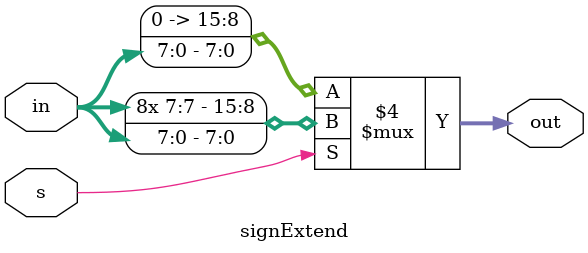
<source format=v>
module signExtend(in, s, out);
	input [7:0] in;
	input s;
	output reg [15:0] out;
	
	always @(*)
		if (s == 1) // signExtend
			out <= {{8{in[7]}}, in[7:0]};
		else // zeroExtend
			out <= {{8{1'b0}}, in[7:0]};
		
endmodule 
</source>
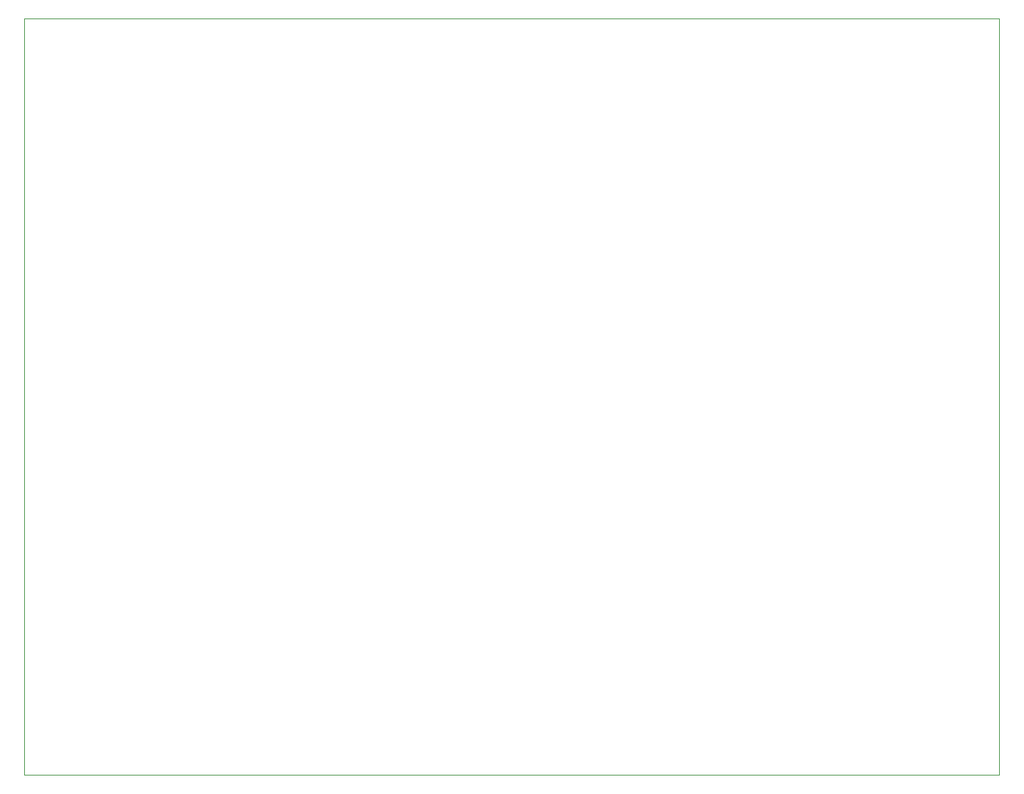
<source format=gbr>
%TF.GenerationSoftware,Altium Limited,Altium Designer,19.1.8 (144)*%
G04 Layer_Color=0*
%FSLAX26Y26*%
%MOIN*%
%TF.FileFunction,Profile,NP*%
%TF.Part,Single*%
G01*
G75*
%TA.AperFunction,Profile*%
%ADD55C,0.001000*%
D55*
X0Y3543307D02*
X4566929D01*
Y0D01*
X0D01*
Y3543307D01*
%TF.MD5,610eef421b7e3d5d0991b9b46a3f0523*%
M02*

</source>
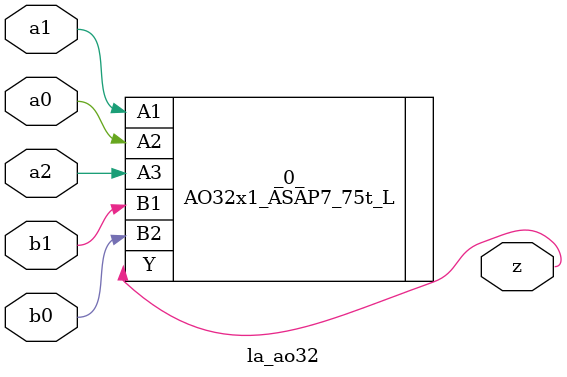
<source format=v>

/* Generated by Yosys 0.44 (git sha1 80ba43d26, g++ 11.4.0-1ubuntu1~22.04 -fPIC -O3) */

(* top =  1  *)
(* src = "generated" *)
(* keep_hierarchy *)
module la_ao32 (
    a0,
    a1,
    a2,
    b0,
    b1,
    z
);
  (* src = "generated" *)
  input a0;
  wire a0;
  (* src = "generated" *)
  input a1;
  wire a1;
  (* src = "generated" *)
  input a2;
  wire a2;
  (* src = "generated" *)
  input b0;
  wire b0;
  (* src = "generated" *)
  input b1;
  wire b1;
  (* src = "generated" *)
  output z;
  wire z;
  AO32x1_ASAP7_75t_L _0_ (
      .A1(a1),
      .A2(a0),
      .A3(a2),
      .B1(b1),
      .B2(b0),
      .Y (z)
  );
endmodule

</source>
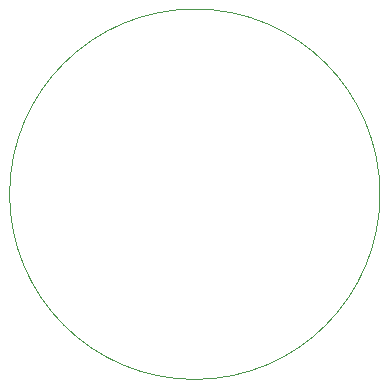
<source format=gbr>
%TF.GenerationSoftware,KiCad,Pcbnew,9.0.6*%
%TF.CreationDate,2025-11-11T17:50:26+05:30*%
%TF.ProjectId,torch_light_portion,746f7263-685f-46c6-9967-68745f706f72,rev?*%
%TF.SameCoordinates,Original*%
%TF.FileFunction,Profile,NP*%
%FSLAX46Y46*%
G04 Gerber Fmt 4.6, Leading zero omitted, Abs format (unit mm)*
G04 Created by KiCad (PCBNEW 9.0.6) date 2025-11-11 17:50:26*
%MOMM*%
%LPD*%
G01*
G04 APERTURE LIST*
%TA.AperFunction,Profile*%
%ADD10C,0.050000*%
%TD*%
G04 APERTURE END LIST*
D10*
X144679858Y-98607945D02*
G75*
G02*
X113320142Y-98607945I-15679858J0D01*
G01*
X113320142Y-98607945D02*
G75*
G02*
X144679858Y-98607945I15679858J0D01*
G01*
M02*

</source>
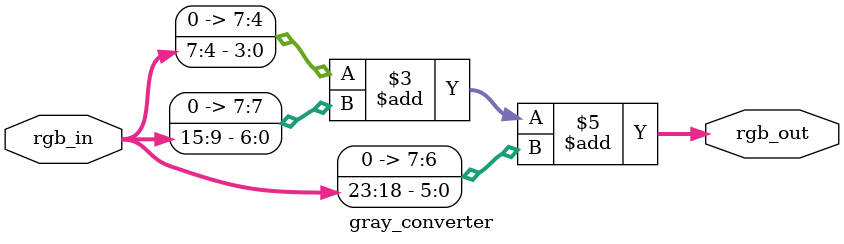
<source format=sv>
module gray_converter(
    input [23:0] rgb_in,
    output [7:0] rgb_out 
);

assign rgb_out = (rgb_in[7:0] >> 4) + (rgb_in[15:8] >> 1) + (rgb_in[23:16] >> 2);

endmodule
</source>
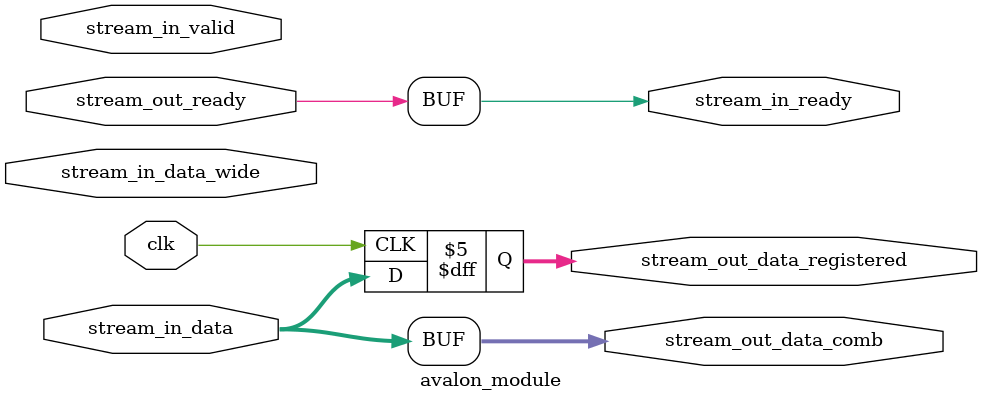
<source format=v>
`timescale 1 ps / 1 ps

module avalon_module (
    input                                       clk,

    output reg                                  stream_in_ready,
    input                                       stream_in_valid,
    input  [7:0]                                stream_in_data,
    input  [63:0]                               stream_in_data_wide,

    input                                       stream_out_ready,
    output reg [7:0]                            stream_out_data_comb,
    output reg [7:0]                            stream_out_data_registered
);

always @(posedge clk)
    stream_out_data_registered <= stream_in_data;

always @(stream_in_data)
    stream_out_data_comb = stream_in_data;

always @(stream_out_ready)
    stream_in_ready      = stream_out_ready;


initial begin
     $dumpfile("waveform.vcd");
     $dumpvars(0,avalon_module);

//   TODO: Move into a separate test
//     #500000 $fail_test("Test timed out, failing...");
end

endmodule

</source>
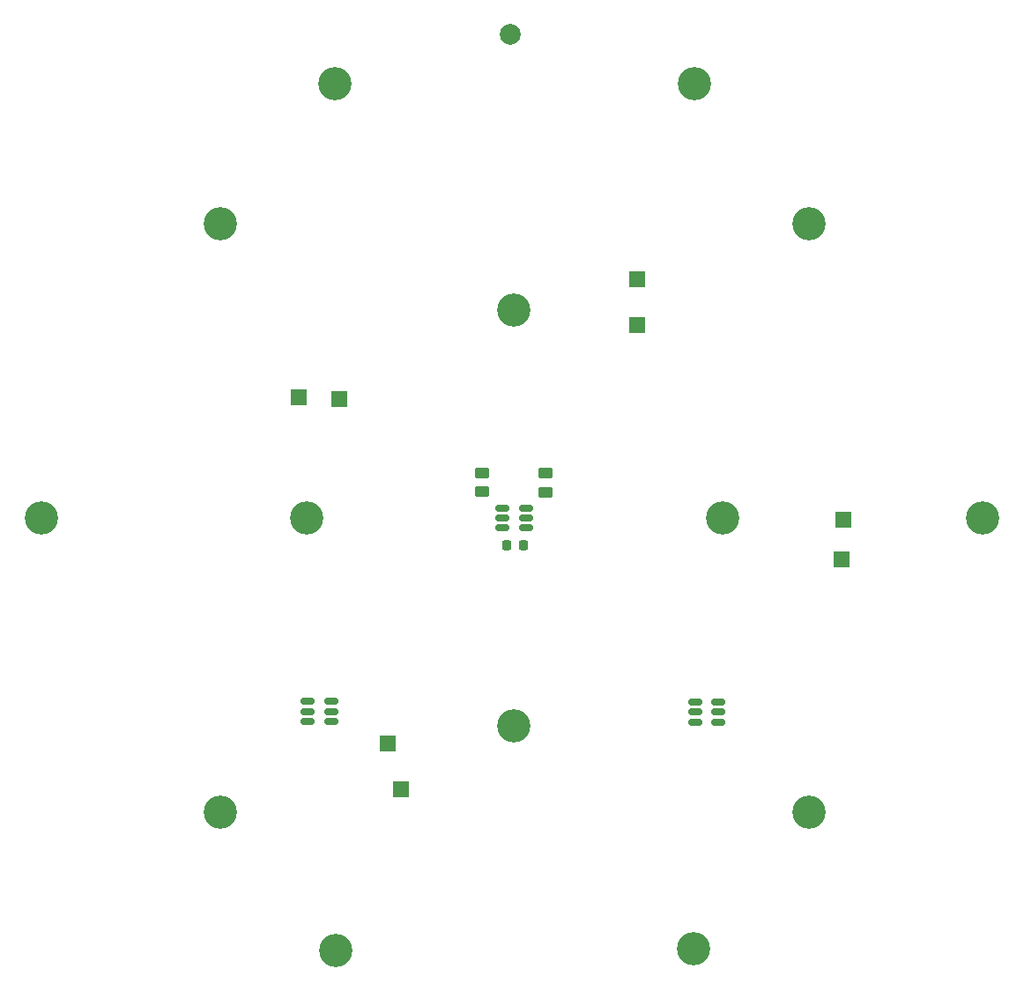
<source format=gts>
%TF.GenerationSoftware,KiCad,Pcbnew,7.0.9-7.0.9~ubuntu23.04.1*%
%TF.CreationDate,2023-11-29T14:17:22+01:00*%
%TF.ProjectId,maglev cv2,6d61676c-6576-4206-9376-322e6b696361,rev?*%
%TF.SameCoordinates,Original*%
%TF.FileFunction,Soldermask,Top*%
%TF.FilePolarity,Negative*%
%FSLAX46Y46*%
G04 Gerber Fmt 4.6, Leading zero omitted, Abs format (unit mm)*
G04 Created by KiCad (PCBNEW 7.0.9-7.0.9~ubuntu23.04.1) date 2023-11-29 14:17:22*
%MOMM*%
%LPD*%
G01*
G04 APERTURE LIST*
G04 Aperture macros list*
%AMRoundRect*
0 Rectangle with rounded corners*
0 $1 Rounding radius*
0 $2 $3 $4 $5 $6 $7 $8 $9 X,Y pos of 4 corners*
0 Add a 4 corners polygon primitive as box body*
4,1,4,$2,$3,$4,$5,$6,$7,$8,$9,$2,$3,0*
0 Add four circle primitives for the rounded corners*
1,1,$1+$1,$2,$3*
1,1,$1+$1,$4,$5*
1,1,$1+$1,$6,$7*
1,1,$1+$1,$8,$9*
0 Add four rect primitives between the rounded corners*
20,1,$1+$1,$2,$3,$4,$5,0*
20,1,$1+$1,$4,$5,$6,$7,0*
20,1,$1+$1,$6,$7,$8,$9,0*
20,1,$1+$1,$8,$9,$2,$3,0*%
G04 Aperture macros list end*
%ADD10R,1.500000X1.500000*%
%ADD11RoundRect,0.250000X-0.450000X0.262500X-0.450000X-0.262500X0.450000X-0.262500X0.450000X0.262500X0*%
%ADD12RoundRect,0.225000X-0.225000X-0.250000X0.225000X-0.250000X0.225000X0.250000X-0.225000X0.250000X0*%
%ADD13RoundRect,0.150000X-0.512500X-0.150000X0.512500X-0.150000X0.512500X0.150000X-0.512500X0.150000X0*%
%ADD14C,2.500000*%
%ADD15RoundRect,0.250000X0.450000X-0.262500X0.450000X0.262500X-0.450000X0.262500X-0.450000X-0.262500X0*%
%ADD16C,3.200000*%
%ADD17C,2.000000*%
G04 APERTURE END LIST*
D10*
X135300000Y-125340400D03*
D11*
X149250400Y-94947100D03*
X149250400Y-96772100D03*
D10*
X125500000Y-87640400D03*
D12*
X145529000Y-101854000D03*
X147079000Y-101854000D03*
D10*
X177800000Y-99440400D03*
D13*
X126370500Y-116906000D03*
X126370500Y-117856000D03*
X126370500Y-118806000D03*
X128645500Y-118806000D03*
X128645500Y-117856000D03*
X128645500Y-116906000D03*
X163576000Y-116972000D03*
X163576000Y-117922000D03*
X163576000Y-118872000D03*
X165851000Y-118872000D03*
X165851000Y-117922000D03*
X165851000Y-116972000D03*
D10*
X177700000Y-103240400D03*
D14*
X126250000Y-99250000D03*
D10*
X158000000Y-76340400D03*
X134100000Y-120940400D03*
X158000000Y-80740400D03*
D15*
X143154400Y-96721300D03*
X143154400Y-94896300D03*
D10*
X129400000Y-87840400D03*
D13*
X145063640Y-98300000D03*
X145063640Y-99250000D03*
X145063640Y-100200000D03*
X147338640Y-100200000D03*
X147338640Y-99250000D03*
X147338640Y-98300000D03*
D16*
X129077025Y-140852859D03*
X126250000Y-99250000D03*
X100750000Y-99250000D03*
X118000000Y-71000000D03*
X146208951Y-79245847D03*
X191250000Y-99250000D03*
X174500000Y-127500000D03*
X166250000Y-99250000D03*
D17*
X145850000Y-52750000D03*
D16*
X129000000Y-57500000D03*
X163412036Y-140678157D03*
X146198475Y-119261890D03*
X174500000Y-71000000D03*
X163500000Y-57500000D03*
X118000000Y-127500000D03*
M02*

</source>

What you have to do ▸
What you return must match, line for line, the data from the line containing "X126370500Y-118806000D03*" to its end, both ends included.

Exercise solution ▸
X126370500Y-118806000D03*
X128645500Y-118806000D03*
X128645500Y-117856000D03*
X128645500Y-116906000D03*
X163576000Y-116972000D03*
X163576000Y-117922000D03*
X163576000Y-118872000D03*
X165851000Y-118872000D03*
X165851000Y-117922000D03*
X165851000Y-116972000D03*
D10*
X177700000Y-103240400D03*
D14*
X126250000Y-99250000D03*
D10*
X158000000Y-76340400D03*
X134100000Y-120940400D03*
X158000000Y-80740400D03*
D15*
X143154400Y-96721300D03*
X143154400Y-94896300D03*
D10*
X129400000Y-87840400D03*
D13*
X145063640Y-98300000D03*
X145063640Y-99250000D03*
X145063640Y-100200000D03*
X147338640Y-100200000D03*
X147338640Y-99250000D03*
X147338640Y-98300000D03*
D16*
X129077025Y-140852859D03*
X126250000Y-99250000D03*
X100750000Y-99250000D03*
X118000000Y-71000000D03*
X146208951Y-79245847D03*
X191250000Y-99250000D03*
X174500000Y-127500000D03*
X166250000Y-99250000D03*
D17*
X145850000Y-52750000D03*
D16*
X129000000Y-57500000D03*
X163412036Y-140678157D03*
X146198475Y-119261890D03*
X174500000Y-71000000D03*
X163500000Y-57500000D03*
X118000000Y-127500000D03*
M02*

</source>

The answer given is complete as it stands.